The book of Genesis, the story of the Fall, is quite clear: fear of death is a consequence of turning away from the Eucharistic life, the life of complete trust in thanksgiving. Swayed by the word of Satan, we no longer see or relate to all we receive, all we have no choice in, all we are given, as Love’s good gift. Instead, all that we do not give ourselves, all which lies outside our grasp and command, we treat as dangerous, indifferent – for not serving our will – and therefore suspicious. We fear and so seek mastery, in other words, over all to which we are vulnerable. And to what are we more vulnerable than death? At the bottom of all desire for self-determination, at the bottom of the world’s pursuit of power to control its own future, lurks fear of death. That we seek to put all things into our own hand – to grasp and control and manipulate all things and turn them to serve our own will – attests to the fear whose origins are in the whispering of Satan, tempting us to turn from trust and to refuse Eucharist – to refuse, that is, to live by thanksgiving.
But Simeon’s song is the hymn of the church returning to Eucharist – our song of thanksgiving – trusting that all we receive, we receive from God.

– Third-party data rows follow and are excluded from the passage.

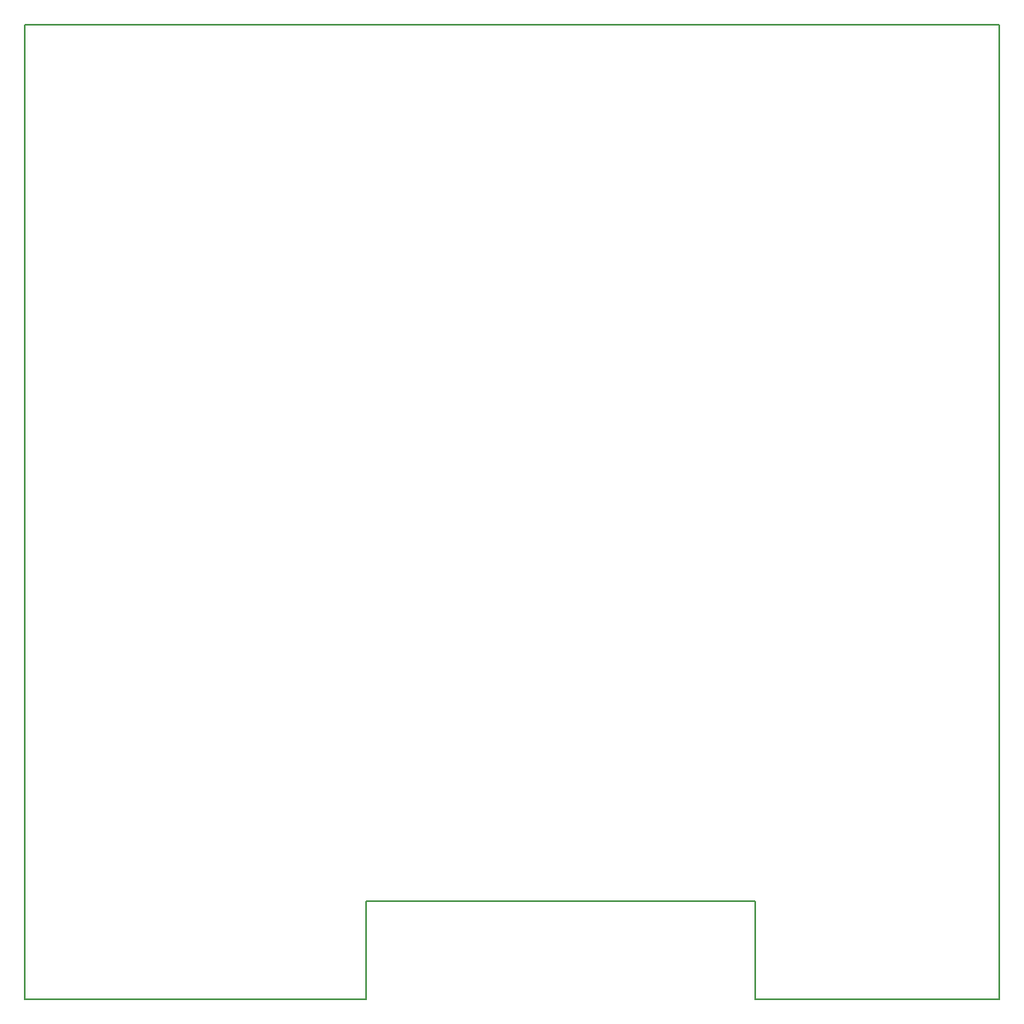
<source format=gbr>
G04 #@! TF.FileFunction,Profile,NP*
%FSLAX46Y46*%
G04 Gerber Fmt 4.6, Leading zero omitted, Abs format (unit mm)*
G04 Created by KiCad (PCBNEW 4.0.2+dfsg1-stable) date Thu 24 Aug 2017 14:35:44 CEST*
%MOMM*%
G01*
G04 APERTURE LIST*
%ADD10C,0.100000*%
%ADD11C,0.150000*%
G04 APERTURE END LIST*
D10*
D11*
X65000000Y-130000000D02*
X30000000Y-130000000D01*
X130000000Y-130000000D02*
X105000000Y-130000000D01*
X105000000Y-120000000D02*
X105000000Y-130000000D01*
X65000000Y-120000000D02*
X105000000Y-120000000D01*
X65000000Y-130000000D02*
X65000000Y-120000000D01*
X30000000Y-130000000D02*
X30000000Y-30000000D01*
X130000000Y-30000000D02*
X130000000Y-130000000D01*
X30000000Y-30000000D02*
X130000000Y-30000000D01*
M02*

</source>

Even our death. For we, with Simeon, have seen by the light of Christ Jesus, his passion and his resurrection, that even death is entirely in God’s hand. Therefore, in our Eucharistic remembrance of him, our hearts are widened to celebrate even death (and all that makes us vulnerable) as a good gift, when it comes – for all that comes, comes from God; and all that comes from God is good.

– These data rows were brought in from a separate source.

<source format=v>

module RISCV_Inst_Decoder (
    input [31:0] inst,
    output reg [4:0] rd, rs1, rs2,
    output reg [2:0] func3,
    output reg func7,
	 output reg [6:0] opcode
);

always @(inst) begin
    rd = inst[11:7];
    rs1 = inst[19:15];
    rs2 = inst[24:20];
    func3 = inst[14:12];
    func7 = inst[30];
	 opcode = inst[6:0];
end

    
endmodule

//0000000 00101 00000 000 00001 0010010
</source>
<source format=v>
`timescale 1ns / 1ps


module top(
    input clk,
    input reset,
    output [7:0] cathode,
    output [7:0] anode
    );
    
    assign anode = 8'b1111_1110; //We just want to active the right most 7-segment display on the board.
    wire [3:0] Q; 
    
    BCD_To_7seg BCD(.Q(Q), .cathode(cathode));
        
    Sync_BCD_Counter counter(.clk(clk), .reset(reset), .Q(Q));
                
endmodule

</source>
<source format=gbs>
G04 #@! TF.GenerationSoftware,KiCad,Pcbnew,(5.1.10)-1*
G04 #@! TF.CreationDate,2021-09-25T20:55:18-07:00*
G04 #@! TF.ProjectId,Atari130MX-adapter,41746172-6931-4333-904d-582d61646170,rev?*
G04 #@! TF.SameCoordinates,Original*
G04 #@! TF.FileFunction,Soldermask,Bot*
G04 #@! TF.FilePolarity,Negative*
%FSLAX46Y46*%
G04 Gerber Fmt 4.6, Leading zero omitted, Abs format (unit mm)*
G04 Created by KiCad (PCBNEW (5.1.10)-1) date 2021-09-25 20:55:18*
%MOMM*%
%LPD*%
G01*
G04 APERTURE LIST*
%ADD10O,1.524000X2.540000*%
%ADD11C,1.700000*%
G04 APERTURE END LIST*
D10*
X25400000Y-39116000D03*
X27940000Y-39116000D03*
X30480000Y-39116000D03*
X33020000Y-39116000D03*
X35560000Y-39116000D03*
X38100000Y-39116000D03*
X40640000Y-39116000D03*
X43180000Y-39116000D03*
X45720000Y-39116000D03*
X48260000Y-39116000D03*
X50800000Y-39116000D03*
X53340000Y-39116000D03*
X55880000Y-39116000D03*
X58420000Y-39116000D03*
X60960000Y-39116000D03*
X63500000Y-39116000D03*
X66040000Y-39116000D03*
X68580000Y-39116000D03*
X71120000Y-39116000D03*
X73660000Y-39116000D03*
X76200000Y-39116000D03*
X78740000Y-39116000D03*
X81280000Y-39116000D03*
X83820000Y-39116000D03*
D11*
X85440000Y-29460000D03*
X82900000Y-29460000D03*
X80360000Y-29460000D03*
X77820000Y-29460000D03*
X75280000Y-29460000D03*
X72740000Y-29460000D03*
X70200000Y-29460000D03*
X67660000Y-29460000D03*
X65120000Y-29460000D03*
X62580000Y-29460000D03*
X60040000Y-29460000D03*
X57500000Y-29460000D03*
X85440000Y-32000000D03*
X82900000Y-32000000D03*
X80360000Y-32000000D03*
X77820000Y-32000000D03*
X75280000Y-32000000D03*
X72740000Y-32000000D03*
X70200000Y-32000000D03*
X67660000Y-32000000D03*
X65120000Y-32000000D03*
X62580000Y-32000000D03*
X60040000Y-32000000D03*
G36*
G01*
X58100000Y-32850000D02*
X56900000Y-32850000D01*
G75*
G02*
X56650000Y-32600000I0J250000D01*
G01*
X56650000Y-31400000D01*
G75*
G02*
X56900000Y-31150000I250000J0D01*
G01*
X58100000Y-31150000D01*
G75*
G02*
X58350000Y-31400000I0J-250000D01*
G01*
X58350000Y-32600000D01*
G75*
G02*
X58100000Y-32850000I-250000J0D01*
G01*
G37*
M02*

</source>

Whenever we gather to celebrate the Eucharist, doing, as Mary and Joseph did, our own regular duty to God, something extraordinary happens. Lifting all we are given to God in thanksgiving, we resign control over our life and over the world and return Lordship to the Creator. Whenever we gather to celebrate Eucharist, our regular and “bounden duty,” we practise freedom from all fear – and freedom also, as the Letter to the Hebrew says, from Satan. For Satan works his destructive will by way of the fear that turns us from trusting God to trusting instead only in the promises of power and mastery, the future we are constructing by and for ourselves. May we, guided by the Holy Spirit, learn to celebrate Eucharist at all times and in all places, and so grow in true freedom day by day.